Sobre o exercício: Transcreva do texto sobre Sylvia Plath o trecho que vai de "Para bem se" até "Companhia de Bolso.", inclusive.

Trecho do texto:
+++
Enquanto verte ao português alguns poemas de Sylvia Plath (1932-1963), o autor e tradutor brasileiro grafa, também em versos, as sensações que lhe chegam, em razão do que experimenta, excogita e depreende das linhas lavradas pela poetisa norte-americana − expressão de uma vida em equilíbrio instável, flamejando em arrebatamentos.
Para bem se apreender os versos de Félix de Sousa, há de se ter, necessariamente, ciência de episódios da biografia de Plath, que culminaram com o seu suicídio em Londres (EN), em 11.2.1963: a respeito, há um belo trabalho de coleta documental, interpretação e refinada escrita sobre o tema, de autoria da jornalista Janet Malcolm (n. 1934), intitulado “A mulher calada: Sylvia Plath, Ted Hughes e os limites da biografia” (“The silente woman: Sylvia Plath & Ted Hughes”), de 1994, traduzido no Brasil por Sergio Flaksman, para a Editora Companhia de Bolso.
J.A.R. – H.C.
Afonso Félix de Sousa
(1925-2002)
+++
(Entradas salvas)
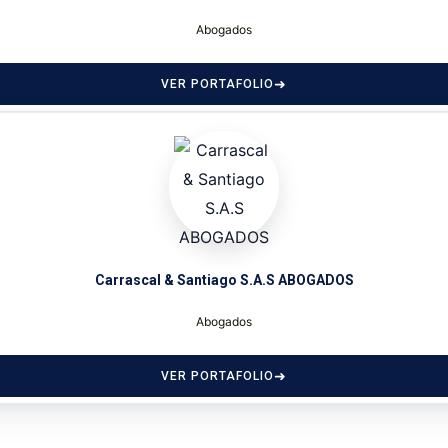
Abogados
VER PORTAFOLIO
Carrascal & Santiago S.A.S ABOGADOS
Abogados
VER PORTAFOLIO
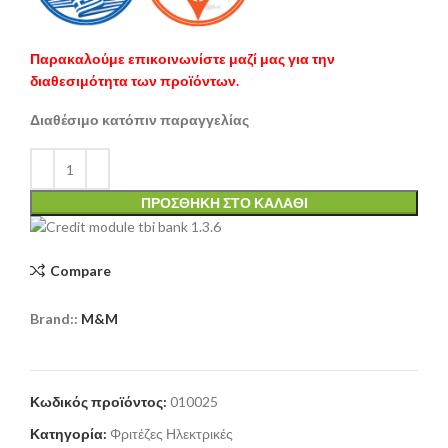
Παρακαλούμε επικοινωνίστε μαζί μας για την
διαθεσιμότητα των προϊόντων.
Διαθέσιμο κατόπιν παραγγελίας
ΠΡΟΣΘΉΚΗ ΣΤΟ ΚΑΛΆΘΙ
Compare
Brand::
M&M
Κωδικός προϊόντος:
010025
Κατηγορία:
Φριτέζες Ηλεκτρικές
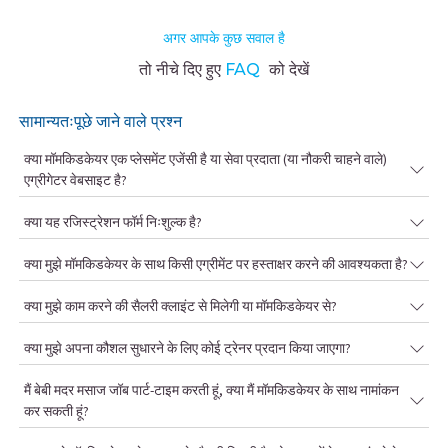
अगर आपके कुछ सवाल है
तो नीचे दिए हुए
FAQ
को देखें
सामान्यतःपूछे जाने वाले प्रश्न
क्या मॉमकिडकेयर एक प्लेसमेंट एजेंसी है या सेवा प्रदाता (या नौकरी चाहने वाले)
एग्रीगेटर वेबसाइट है?
क्या यह रजिस्ट्रेशन फॉर्म निःशुल्क है?
क्या मुझे मॉमकिडकेयर के साथ किसी एग्रीमेंट पर हस्ताक्षर करने की आवश्यकता है?
क्या मुझे काम करने की सैलरी क्लाइंट से मिलेगी या मॉमकिडकेयर से?
क्या मुझे अपना कौशल सुधारने के लिए कोई ट्रेनर प्रदान किया जाएगा?
मैं बेबी मदर मसाज जॉब पार्ट-टाइम करती हूं, क्या मैं मॉमकिडकेयर के साथ नामांकन
कर सकती हूं?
+++
Resposta escrita:
Para bem se apreender os versos de Félix de Sousa, há de se ter, necessariamente, ciência de episódios da biografia de Plath, que culminaram com o seu suicídio em Londres (EN), em 11.2.1963: a respeito, há um belo trabalho de coleta documental, interpretação e refinada escrita sobre o tema, de autoria da jornalista Janet Malcolm (n. 1934), intitulado “A mulher calada: Sylvia Plath, Ted Hughes e os limites da biografia” (“The silente woman: Sylvia Plath & Ted Hughes”), de 1994, traduzido no Brasil por Sergio Flaksman, para a Editora Companhia de Bolso.